I just added a vm.swap_encrypt sysctl knob to enable or disable
encrypting data when written out to swap space.  This works roughly
like swapping to a random-keyed cgd, but there are several advantages
of vm.swap_encrypt=1 over swapping to a random-keyed cgd:

1. You can dynamically enable or disable vm.swap_encrypt with no other
   configuration.

   The setting will take effect for all pages newly written out to
   swap.  You can force pages to be encrypted, or rekeyed, or
   decrypted, by removing all swap devices and re-adding them with
   swapctl(8) -- with the caveat that any page already written to disk
   might not need to be swapped out again, so whatever is already on
   disk may not be overwritten, and all the usual caveats about the
   efficacy of trying to overwrite physical media apply.

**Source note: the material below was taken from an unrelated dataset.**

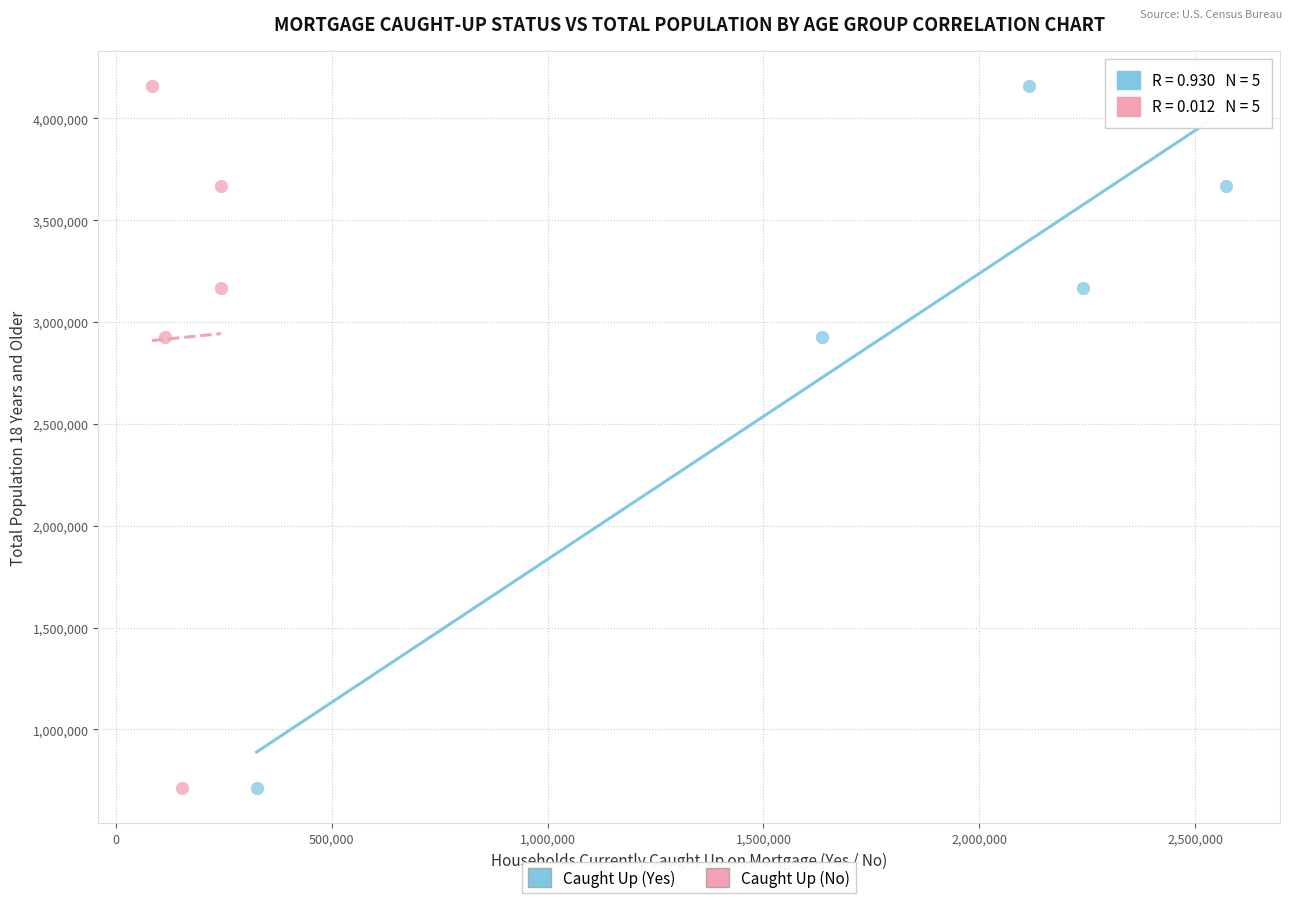

What are all the series names shown in the legend?

Caught Up (Yes), Caught Up (No)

2. The swap encryption key is generated lazily.

   Currently /etc/rc.d/cgd runs _before_ /etc/rc.d/random_seed, so the
   cgd (u)randomkey methods can't take advantage of the random seed
   stored on disk.  However, if you set vm.swap_encrypt=1, it won't
   try to generate a key until the first page has to be written out to
   swap -- generally long after all the rc scripts have completed.

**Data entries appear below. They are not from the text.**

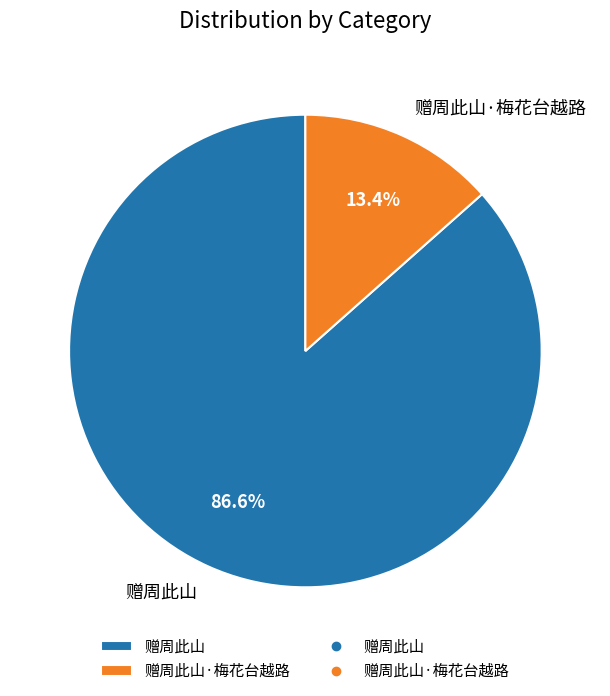

What is the smallest slice in the pie chart?

赠周此山·梅花台越路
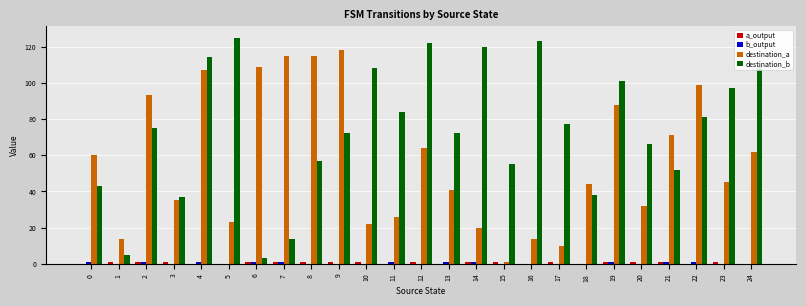

How many series are shown in this chart?

4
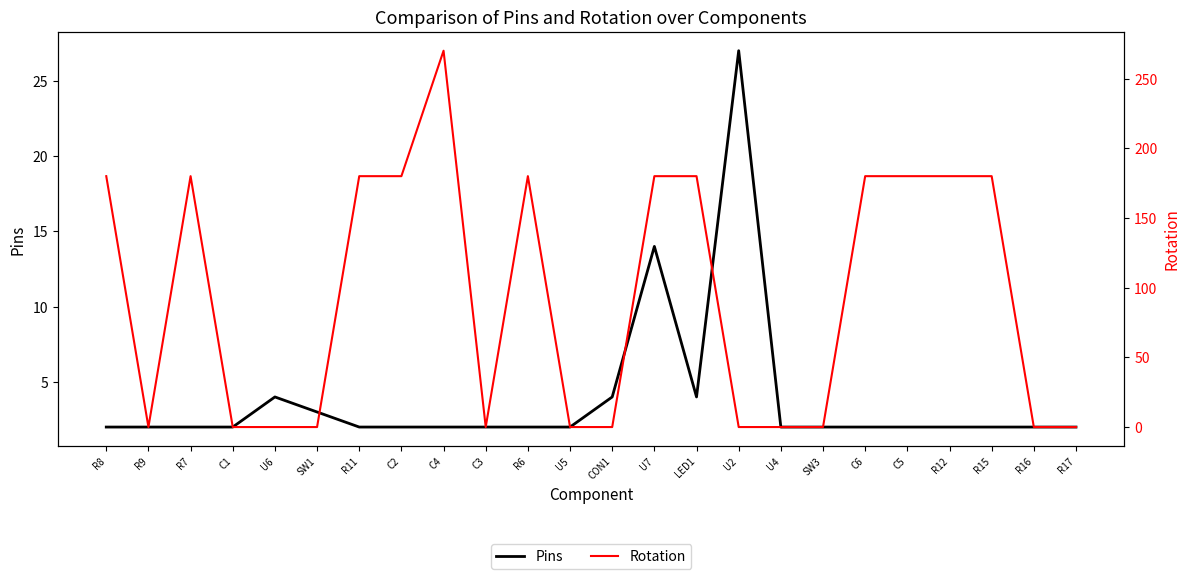

At which category does Pins reach its first local valley?

LED1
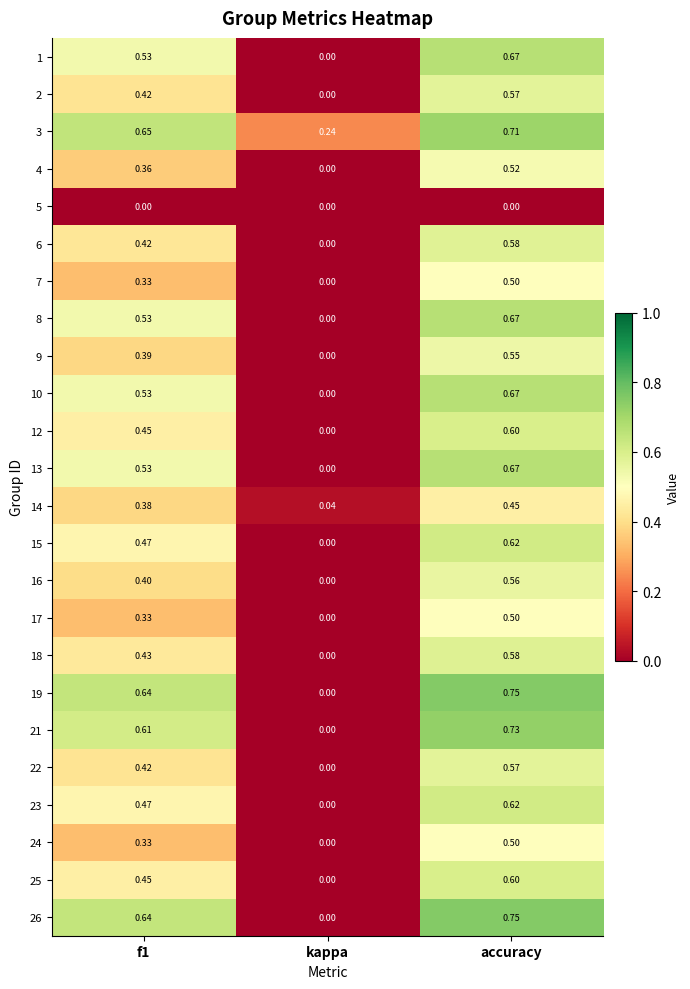

Which category has the highest value across all series?

accuracy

3. You can still use the same device as a dump device if you want, and
   get crash dumps.

   Of course, the crash dumps are not encrypted; that's something else
   we should do -- but we'd need to use a persistent key for crash
   dumps so that you can decrypt them on next boot, whereas the swap
   encryption key is deliberately ephemeral.

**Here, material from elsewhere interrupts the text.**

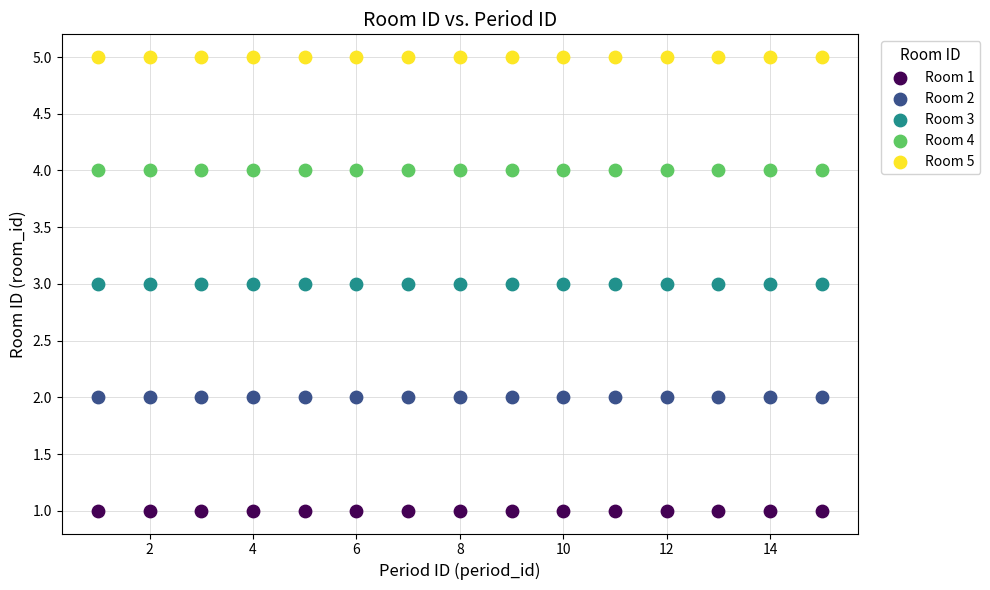

Which series contains the lowest Y value?

Room 1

The disadvantage, of course, is that vm.swap_encrypt is newly
implemented, and more likely to have bugs than random-keyed cgd.  I'd
like to turn it on by default -- any performance impact happens only
when you're swapping anyway, which means your performance is hosed
already -- but before I do that, more testing would be appreciated!

To try it out, either run `sysctl -w vm.swap_encrypt=1' or put
`vm.swap_encrypt=1' in /etc/sysctl.conf and reboot; then do something
like try to scroll in Slack.  What I did to test is: mount a tmpfs
with no memory limit, use `yes helloworld | head -c $((512*1024*1024))
> /tmp/foo' to fill it up with a verifiable pattern, verify that the
pattern does not appear in the swap file, and verify that the file
reads back the same generated data.


(Easy swap encryption is not a new _idea_ -- we should have had this
decades ago rather than advising people to futz around with cgd(4).